Designing RESTful API with Python-Flask and posgres using survey response dataset
This example project demonstrate reading data stored in S3, storing it in local DB for analysis, return the analysis via RESTful API with Python-Flask,
- Creating DB tables needed for the project
- Reading survey response loaded in CSV format from AWS S3 and incrementally ingesting to local database postgresDB (skipping the data injestion, if the file is already in DB)
- Analysing the data in postgres to find, average score, benchmark and the score distribution
- Creating an API that provides access to the data analysis results, (average score, benchmark and the score distribution)
- Dockering the application
configuration.env --> For storing environment variables needed for the project (configuration.bat if the application is run via conda environment)

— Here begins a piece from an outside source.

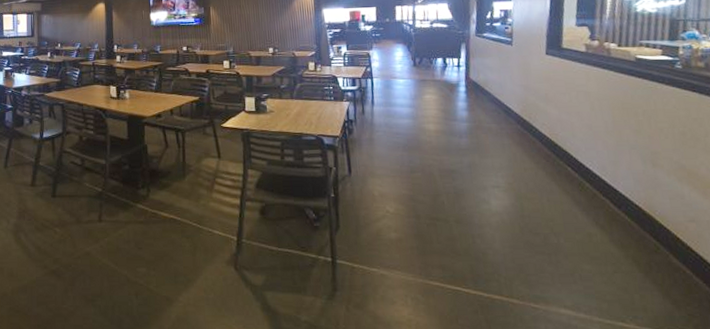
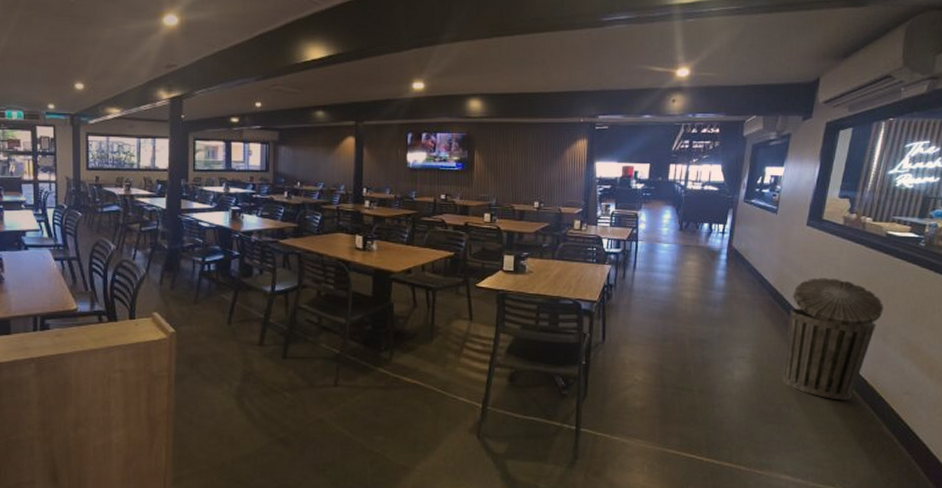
trash can: none [542,104,648,229] -> present [783,278,884,400]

- config.py --> Centralized configuration to inialize DB connection, logging which will be imported by other python classes
- CreateTables.py --> Creating the DB tables need for the project
- ReadS3AndPopulateDB.py --> ingest the csv files from S3 and store relevant data in the Postgres database
- SurveyAnalysis.py --> computiing the average score and the score distribution, benchmark and Creation of Flask API for the same
You can download this project by cloning the repository:
git clone https://github.com/padmapria/Survey_Data_Analysis_Python.git
NOTE: While working with Python, its recommended to use virtual environment to keep all the project's dependencies isolated from other projects.
-
Clone this git repository in a folder, for example to the folder, C:/Survey_Data_Analysis_Python
-
Edit the startup.bat located in the scripts folder of this git project. Modify the venv_root_dir
set venv_root_dir="D:\Survey_Data_Analysis_Python\scripts"
to
set venv_root_dir="C:\Survey_Data_Analysis_Python\scripts"save the changes
-
Edit the start_app.bat located in the scripts folder of this git project. Modify the path pointing to the python file.

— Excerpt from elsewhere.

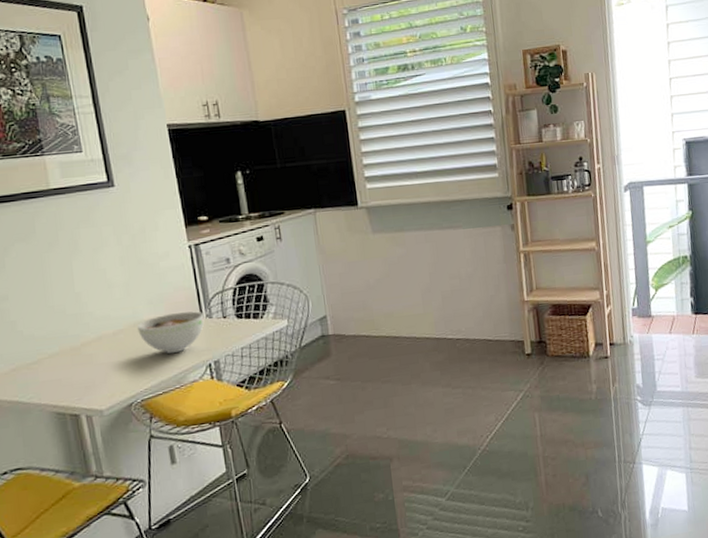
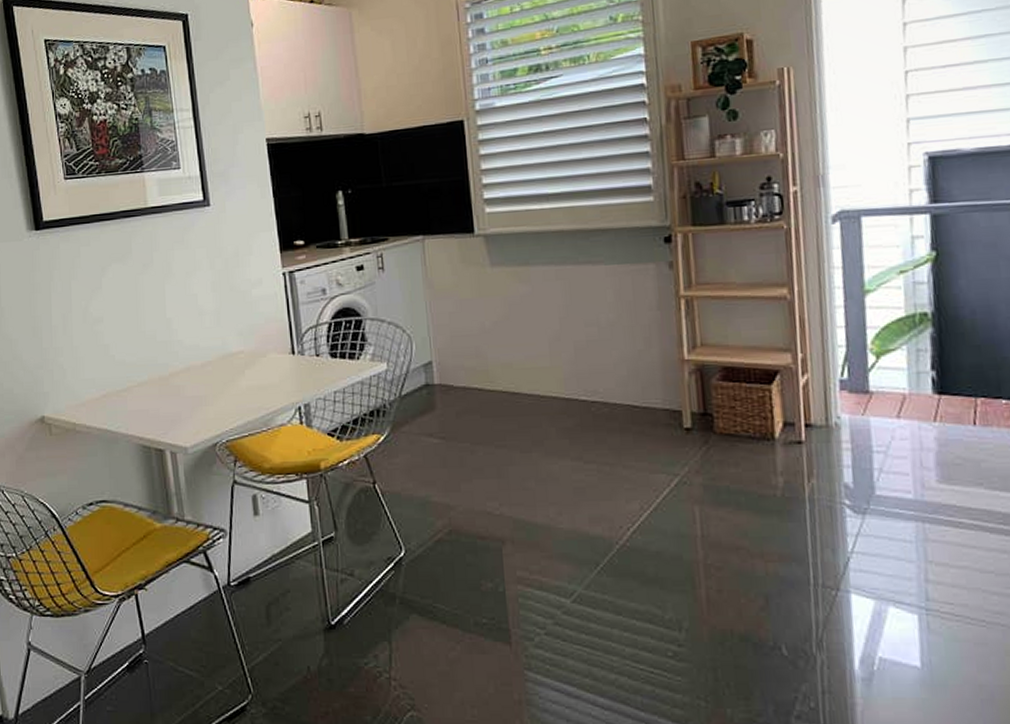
bowl: present [136,311,205,354] -> none [225,346,296,391]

python D:\Survey_Data_Analysis_Python\src\config.py
python D:\Survey_Data_Analysis_Python\src\CreateTables.py
python D:\Survey_Data_Analysis_Python\src\ReadS3AndPopulateDB.py
python D:\Survey_Data_Analysis_Python\src\SurveyAnalysis.pyto
python C:\Survey_Data_Analysis_Python\src\config.py
python C:\Survey_Data_Analysis_Python\src\CreateTables.py
python C:\Survey_Data_Analysis_Python\src\ReadS3AndPopulateDB.py
python C:\Survey_Data_Analysis_Python\src\SurveyAnalysis.pysave the changes
-
Run the startup.bat located in the scripts folder
The above steps will automatically
1) create a local conda environment
2) installing the dependencies given in the requirements.txt located in the scipts folder
3) Injesting data from s3 to postgresDB
4) Starting the application
Once the application is started, go to localhost on Postman to test the API.
http://127.0.0.1:5000/survey_distribution?id=2
http://127.0.0.1:5000/survey_distribution/all
conda init
conda create -n Survey_Data_Analysis_Python python=3.7 anaconda # To create the environment
activate Survey_Data_Analysis_Python # To activate the environment
pip install -r requirements.txt
Start posgres Server
Change the DBNAME in the config file (configuration.env/configuration.bat) according to the database name you are using.
Start the application to test locally using the below command
python config.py
Once the application is started, go to localhost on Postman to test the API, using the endpoint given above.